**Work instructions:**
Pick up the article on muironolide A after its last sentence and carry it further.

Muironolide A
- Names: IUPAC name (1S,2E,4R,7R,11S,14E,16R,17R)-11-[(1S,2R)-2-chlorocyclopropyl]-2,4,17-trimethyl-7-(trichloromethyl)-8,12-dioxa-19-azatricyclo[14.7.0.017,21]tricosa-2,14,21-triene-9,13,20-trione

Identifiers
- CAS Number: 1160939-11-6;
- 3D model (JSmol): Interactive image; Interactive image;
- ChemSpider: 27024092;
- PubChem CID: 165365497;
- CompTox Dashboard (EPA): DTXSID301043854;

Properties
- Chemical formula: C_{27}H_{33}Cl_{4}NO_{5}
- Molar mass: 593.36 g·mol^{−1}

= Muironolide A =

Muironolide A is a tetrachloro polyketide discovered in 200 that has two unusual structural details: a hexahydro-1H-isoindolone-triketide ring and a trichlorocarbinol ester. It is suspected that it is the product of a sponge–microorganism (cyanobacteria) association. It was isolated from the marine sponge Phorbas sp.

Stored data:

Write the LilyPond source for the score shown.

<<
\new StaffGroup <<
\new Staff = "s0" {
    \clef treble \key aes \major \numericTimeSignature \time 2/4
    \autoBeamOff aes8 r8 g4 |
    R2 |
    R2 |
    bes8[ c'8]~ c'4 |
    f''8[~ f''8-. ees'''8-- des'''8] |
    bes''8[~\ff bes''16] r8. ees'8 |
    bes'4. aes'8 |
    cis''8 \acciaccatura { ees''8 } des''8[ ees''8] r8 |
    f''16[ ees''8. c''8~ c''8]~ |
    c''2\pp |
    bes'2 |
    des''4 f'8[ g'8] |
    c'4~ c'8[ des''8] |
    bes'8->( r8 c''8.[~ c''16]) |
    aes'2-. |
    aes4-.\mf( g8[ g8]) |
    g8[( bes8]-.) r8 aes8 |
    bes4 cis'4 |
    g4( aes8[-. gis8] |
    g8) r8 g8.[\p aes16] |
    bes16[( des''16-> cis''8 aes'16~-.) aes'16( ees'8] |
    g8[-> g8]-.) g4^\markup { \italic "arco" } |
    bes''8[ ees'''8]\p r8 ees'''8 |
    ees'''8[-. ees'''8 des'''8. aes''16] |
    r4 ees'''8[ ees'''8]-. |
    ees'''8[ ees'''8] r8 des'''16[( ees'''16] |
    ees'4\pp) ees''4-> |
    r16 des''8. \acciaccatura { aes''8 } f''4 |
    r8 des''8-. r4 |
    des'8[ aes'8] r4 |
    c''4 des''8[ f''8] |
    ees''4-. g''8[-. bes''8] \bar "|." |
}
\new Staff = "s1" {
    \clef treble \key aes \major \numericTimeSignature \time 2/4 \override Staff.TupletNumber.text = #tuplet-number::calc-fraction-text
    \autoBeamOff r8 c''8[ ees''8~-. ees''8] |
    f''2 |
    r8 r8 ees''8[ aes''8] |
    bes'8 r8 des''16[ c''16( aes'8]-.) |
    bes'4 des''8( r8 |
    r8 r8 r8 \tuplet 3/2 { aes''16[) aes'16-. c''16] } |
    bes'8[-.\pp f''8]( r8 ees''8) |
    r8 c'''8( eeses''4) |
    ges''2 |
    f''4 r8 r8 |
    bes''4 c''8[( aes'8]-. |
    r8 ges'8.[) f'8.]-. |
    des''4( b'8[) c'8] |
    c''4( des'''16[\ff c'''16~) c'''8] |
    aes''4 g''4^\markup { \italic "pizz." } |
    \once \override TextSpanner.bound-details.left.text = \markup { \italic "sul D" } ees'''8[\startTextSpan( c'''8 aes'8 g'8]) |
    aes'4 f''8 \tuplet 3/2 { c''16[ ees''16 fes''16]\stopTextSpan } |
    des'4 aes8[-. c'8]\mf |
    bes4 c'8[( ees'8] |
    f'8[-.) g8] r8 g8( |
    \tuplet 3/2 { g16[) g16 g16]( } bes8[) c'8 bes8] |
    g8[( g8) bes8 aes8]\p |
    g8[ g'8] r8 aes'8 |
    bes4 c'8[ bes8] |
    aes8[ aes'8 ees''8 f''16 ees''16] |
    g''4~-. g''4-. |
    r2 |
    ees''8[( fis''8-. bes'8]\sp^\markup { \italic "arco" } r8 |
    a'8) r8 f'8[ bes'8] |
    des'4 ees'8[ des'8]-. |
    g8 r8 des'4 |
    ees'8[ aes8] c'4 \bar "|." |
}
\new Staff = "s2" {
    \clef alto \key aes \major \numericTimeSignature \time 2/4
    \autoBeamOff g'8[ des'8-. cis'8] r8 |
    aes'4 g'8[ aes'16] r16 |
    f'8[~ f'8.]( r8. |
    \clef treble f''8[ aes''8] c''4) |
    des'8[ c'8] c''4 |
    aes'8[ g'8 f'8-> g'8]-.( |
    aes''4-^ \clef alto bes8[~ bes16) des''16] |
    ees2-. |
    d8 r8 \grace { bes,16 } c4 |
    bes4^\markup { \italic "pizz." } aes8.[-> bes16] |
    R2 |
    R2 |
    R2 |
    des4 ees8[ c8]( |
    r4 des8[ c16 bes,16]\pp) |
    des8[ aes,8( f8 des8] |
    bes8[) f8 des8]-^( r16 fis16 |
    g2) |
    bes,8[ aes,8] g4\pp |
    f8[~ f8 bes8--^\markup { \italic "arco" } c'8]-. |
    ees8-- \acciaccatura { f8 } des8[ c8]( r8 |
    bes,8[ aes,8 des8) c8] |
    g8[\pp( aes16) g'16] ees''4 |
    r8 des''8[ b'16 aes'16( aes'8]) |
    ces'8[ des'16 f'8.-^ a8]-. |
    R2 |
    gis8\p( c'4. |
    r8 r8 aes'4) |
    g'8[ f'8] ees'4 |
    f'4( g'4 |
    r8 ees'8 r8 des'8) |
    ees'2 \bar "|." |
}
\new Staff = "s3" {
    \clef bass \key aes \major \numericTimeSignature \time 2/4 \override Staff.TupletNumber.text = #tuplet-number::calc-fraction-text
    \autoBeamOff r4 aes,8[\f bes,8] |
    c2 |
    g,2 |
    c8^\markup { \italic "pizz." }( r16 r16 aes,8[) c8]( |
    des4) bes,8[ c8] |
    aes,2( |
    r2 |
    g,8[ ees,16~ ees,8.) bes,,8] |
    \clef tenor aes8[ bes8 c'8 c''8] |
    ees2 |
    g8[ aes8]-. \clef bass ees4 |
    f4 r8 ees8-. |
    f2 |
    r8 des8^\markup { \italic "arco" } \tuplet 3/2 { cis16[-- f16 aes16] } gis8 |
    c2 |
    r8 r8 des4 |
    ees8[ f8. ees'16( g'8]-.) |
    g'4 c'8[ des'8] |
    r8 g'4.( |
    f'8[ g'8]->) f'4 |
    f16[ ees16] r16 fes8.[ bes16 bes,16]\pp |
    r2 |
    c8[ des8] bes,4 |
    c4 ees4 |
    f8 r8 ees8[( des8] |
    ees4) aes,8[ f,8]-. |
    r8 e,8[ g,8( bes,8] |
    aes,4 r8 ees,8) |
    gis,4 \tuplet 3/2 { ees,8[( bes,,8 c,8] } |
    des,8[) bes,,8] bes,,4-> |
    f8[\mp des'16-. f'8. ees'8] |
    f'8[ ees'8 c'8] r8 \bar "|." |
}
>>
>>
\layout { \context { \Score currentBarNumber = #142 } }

**Answer for this exercise:**
== Biosynthesis and synthesis ==
Muironolide A possibly has its biosynthetic route coming from PKS 1 responsible for forming the lactonic ring, with an amino acid residue, which forms the isoindole ring present in the molecule and successive enzymatic transformations of reduction, oxidation, cyclication, denaturation and additions of halogens ( Chlorine - Cl) result in the final molecule.

There are proposals for synthetic routes that elucidate the synthesis process. In 2015, Xiao and collaborators carried out the synthesis and structural revision of muironolide A molecules.

== Biological activities ==
Muironolide A has already been tested for antineoplastic activity in 56 different models using different cell lines and did not provide biological activity in any of them. Phorbas sp. also produces the macrolides phorboxazoles A and B and phorbaside A, which do have antifungal and cytostatic activity.